• Assignment
Every line with "genbio" in it must be copied from the data.

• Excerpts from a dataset
^^^^

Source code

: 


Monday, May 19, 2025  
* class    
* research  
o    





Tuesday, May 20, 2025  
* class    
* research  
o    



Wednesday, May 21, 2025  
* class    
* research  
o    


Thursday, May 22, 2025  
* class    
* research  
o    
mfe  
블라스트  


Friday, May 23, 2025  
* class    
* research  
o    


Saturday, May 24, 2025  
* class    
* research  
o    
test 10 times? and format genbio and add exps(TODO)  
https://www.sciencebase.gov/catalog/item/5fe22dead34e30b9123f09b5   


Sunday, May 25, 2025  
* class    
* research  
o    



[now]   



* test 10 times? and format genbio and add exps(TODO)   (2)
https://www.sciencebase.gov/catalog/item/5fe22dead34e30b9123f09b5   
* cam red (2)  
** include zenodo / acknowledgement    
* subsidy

^^^^

• Response to the exercise
test 10 times? and format genbio and add exps(TODO)  
* test 10 times? and format genbio and add exps(TODO)   (2)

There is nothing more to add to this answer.